The U.N.’s Committee Against Torture hammered Cuba on Friday for a lengthy string of human rights abuses and repeatedly complained the island had provided few or none of the details about specific allegations of abuses that it had requested.
The panel noted that it was “concerned by reports denouncing the use of coercive methods during (police) interrogations, particularly the denial of sleep, detention under conditions of isolation and exposure to sudden changes in temperatures.”
On Cuba’s prisons, it wrote that it “continues to be supremely concerned by the reports received about the … overcrowding, malnutrition, lack of hygiene and healthy conditions (and) adequate medical attention.”
There have been thousands of complaints of short-term detentions of dissidents, it added, singling out José Luis Ferrer García and Oscar Elias Biscet. And Cuban officials never explained the deaths of dissidents Orlando Zapata Tamayo and Juan Wilfredo Soto García.
Cuba should establish an independent body to gather, investigate and report on allegations of government abuses, and should meet its promise to allow a visit by the U.N.’s top official on several types of mistreatments, the committee noted in a 6,000-word report.
The report summed up the panel’s conclusions after its May 22-23 hearings in Switzerland on Cuba’s compliance with the Convention against Torture and Other Cruel, Inhuman or Degrading Treatment or Punishment. Marked “unedited,” it was issued by the U.N. media office in Geneva.
Using the U.N.’s typically diplomatic language, the report noted the panel “laments,” “expresses concern,” “still worries,” “disagrees,” “has serious reservations,” “views with concern,” “considers it indispensable” and is “seriously concerned.”
But the report Friday amounted to a harsh and detailed indictment of Cuba’s human rights record, especially in areas that involve physical punishments or abuses, such as the justice and prison systems and the harassment of dissidents.
Cuba’s own report on its compliance with the convention on torture, presented to the panel in May, was more than nine years late and “does not fully meet the guidelines” set by the panel, it noted. The 10-member committee reviews countries’ records on a rotating basis.
In a sharply worded section, the report urged Cuba “to investigate, without delay, exhaustively, without bias and in an efficient way, all deaths of prisoners.” Cuba told the panel that prison officials were not responsible for any of the 202 such deaths in 2010-2011, but gave no further information.
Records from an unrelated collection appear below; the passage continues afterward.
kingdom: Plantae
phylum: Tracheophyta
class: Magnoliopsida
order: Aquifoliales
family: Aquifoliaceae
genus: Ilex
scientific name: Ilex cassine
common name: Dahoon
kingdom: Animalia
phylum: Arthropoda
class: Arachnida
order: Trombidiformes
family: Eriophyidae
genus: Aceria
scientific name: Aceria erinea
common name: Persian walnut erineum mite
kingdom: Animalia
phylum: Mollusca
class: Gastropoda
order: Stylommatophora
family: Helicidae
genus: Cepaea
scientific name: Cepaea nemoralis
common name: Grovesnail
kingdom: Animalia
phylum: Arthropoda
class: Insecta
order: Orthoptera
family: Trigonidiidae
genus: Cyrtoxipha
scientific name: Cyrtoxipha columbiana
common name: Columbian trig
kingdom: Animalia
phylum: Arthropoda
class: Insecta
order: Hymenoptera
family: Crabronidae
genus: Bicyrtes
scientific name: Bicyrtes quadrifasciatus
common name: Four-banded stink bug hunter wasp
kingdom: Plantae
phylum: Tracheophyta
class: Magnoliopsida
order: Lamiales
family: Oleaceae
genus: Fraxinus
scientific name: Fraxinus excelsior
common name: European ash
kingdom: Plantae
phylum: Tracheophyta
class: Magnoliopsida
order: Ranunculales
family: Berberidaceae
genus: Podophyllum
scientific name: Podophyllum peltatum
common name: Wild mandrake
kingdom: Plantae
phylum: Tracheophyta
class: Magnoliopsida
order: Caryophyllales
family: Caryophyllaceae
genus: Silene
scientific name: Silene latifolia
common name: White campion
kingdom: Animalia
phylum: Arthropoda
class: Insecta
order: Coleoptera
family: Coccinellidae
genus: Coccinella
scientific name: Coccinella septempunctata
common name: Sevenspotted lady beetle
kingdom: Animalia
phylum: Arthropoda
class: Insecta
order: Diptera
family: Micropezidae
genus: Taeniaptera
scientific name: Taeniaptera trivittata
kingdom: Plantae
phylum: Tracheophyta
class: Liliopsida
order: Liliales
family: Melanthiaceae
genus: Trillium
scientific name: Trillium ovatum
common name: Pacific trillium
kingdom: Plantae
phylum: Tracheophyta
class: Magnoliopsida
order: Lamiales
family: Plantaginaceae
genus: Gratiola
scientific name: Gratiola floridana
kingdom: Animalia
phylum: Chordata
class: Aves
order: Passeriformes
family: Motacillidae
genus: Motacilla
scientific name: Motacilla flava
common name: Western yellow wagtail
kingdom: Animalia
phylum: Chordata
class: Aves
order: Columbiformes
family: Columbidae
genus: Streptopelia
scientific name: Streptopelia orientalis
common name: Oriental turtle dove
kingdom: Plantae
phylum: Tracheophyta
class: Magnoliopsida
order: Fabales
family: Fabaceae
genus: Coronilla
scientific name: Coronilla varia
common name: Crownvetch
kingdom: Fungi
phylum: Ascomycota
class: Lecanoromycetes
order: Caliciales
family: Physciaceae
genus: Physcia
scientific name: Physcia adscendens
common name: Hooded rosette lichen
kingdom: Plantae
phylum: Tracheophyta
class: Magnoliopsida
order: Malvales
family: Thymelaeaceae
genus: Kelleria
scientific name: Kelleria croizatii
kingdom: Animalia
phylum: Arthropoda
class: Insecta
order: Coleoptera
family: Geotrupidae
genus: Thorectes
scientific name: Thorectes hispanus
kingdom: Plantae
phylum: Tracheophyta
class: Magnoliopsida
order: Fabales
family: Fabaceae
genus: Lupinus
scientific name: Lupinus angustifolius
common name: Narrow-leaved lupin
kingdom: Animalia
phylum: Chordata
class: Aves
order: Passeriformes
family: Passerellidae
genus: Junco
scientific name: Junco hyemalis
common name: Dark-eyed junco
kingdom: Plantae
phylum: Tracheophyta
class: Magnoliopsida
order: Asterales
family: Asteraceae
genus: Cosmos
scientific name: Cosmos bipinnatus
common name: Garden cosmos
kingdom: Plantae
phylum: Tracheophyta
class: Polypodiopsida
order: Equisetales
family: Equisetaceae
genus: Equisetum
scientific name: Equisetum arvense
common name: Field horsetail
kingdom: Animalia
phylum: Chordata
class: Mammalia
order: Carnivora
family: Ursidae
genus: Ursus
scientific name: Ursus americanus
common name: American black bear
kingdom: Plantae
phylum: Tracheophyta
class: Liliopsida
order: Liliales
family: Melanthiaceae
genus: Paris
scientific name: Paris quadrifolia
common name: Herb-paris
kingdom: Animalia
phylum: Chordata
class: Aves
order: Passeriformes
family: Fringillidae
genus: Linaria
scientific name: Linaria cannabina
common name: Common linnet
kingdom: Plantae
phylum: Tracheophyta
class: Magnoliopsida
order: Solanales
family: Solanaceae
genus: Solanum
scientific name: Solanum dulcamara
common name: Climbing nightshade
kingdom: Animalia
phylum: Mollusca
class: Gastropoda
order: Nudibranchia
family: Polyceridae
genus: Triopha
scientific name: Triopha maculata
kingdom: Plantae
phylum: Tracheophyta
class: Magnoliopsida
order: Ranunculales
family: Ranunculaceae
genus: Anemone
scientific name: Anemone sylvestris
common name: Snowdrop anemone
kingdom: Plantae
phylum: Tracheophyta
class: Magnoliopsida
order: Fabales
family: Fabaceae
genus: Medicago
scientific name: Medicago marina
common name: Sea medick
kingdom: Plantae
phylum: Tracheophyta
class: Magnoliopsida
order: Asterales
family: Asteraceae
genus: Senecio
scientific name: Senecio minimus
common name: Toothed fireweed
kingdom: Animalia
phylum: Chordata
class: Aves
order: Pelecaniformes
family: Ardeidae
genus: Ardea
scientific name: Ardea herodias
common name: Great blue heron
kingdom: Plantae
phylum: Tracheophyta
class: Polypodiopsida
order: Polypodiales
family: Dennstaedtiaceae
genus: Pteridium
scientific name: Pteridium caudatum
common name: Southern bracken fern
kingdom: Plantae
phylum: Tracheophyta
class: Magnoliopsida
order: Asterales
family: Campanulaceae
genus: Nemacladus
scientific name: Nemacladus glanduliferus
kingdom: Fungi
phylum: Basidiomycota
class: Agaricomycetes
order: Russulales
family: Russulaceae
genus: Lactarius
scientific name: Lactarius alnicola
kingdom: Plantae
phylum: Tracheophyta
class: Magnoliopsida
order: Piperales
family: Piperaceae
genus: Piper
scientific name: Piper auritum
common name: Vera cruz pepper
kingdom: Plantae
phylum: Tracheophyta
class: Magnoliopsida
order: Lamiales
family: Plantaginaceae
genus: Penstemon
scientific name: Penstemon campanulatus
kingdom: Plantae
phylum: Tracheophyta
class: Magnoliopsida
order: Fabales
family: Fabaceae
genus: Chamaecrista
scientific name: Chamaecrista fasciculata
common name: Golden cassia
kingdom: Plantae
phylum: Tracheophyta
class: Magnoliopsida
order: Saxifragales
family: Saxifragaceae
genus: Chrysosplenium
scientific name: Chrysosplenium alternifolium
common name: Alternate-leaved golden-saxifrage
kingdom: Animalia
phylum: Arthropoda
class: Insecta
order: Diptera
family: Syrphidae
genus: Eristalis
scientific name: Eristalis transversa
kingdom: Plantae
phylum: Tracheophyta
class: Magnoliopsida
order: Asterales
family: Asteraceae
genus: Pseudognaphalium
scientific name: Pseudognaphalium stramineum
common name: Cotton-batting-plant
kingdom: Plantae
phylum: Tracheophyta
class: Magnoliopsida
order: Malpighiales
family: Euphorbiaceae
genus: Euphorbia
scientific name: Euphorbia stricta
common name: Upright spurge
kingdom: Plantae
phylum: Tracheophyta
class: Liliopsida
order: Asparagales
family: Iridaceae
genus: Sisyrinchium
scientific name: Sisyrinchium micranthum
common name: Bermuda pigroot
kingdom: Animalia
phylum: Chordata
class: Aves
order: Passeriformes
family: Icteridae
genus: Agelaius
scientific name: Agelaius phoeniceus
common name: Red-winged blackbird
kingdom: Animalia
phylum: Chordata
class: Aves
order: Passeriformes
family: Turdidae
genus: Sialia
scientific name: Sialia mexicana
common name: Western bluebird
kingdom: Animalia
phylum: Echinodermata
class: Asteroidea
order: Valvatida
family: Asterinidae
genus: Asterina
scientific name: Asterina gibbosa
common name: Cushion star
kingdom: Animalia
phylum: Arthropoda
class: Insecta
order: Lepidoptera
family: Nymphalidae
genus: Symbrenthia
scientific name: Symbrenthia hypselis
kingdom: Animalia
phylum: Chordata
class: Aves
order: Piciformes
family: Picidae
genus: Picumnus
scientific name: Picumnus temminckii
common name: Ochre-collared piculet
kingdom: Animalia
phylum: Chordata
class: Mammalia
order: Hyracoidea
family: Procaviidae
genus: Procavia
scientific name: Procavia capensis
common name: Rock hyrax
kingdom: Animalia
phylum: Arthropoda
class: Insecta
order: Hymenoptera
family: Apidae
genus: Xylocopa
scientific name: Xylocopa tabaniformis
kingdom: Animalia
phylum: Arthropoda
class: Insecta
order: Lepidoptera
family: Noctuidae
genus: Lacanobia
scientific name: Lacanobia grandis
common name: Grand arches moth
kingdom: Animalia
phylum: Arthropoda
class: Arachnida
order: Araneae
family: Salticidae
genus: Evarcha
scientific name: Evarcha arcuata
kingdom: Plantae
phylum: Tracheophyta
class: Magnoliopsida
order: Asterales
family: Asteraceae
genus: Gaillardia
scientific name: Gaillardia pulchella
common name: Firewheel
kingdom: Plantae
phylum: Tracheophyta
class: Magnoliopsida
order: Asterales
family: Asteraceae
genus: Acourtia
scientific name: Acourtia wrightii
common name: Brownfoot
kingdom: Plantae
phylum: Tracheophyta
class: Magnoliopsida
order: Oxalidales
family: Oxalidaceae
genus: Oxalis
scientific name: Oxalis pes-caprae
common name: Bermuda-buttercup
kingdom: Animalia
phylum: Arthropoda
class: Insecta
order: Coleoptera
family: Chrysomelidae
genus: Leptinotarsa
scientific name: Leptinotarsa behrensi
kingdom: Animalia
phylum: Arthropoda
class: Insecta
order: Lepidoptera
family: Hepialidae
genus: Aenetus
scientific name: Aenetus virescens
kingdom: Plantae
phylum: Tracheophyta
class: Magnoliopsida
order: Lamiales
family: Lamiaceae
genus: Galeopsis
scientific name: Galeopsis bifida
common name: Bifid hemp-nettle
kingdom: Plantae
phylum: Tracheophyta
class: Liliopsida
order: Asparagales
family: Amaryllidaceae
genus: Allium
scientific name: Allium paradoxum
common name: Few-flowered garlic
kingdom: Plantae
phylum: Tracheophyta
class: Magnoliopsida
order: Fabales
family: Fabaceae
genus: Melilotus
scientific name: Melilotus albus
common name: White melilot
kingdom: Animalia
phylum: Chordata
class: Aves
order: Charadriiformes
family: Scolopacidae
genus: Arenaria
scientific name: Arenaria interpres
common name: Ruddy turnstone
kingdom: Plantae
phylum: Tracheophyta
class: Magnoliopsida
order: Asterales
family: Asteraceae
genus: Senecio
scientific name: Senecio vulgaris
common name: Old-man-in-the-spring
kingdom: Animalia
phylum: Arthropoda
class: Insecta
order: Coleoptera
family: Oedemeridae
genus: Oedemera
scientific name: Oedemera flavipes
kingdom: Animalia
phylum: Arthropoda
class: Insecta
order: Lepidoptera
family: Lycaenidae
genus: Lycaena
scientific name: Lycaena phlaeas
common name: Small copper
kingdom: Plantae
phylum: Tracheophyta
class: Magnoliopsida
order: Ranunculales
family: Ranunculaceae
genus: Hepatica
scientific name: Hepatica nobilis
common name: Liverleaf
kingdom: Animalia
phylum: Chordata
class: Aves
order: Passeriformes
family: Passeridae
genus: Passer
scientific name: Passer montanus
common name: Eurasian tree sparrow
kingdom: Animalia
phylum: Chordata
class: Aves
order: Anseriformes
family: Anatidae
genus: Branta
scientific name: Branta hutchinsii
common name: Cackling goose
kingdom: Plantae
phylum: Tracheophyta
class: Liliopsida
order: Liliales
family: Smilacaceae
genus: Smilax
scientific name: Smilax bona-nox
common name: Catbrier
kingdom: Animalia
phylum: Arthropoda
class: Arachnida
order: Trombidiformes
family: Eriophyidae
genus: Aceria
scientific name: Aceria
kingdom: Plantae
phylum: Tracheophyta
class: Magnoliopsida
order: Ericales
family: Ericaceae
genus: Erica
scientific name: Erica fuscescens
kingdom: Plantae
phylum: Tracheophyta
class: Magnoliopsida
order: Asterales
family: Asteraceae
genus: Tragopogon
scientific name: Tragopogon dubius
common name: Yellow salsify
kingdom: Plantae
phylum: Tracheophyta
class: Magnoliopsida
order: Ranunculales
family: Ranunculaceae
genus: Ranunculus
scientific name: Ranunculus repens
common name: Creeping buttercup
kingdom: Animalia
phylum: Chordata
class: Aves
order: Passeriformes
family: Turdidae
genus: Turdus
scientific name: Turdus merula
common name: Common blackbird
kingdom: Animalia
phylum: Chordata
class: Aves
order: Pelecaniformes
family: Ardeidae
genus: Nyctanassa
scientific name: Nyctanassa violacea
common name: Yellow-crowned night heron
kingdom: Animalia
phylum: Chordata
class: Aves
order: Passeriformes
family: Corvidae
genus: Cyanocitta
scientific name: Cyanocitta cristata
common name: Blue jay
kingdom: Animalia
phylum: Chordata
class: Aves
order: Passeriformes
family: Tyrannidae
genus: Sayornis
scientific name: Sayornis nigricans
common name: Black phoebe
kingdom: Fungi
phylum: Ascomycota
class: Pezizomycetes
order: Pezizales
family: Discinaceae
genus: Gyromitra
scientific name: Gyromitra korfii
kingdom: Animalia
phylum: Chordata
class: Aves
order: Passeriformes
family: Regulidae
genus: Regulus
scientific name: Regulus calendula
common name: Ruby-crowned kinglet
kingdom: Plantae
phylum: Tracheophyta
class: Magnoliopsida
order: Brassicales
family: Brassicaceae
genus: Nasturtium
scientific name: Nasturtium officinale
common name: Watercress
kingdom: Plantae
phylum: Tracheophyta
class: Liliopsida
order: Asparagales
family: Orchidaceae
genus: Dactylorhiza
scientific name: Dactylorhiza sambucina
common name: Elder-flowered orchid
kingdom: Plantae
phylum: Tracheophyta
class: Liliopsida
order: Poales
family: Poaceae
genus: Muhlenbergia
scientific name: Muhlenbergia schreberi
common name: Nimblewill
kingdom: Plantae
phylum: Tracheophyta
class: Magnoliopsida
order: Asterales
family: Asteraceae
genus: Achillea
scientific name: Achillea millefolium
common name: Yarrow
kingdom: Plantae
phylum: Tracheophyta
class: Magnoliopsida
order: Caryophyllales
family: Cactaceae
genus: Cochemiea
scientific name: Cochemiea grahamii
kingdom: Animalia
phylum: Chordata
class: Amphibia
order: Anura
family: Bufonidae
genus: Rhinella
The report also blasted Cuba for the rapid increase in the use of short-term arrests of dissidents without any judicial orders, usually to keep opposition activists away from activities. Cuban officials told the panel last month that all detentions follow due process.
Despite Havana’s denials, panel member Fernando Mariño told a news conference Friday, “it seems that this has been generalized of late.” Human rights activists in Havana reported the number of such arrests doubled from 2010 to 2011.
The panel also condemned the “restrictions on freedom of movement, invasive security operations, physical aggressions and other acts of intimidation and harassment presumably committed by the National Revolutionary Police or members of the Organs of State Security.”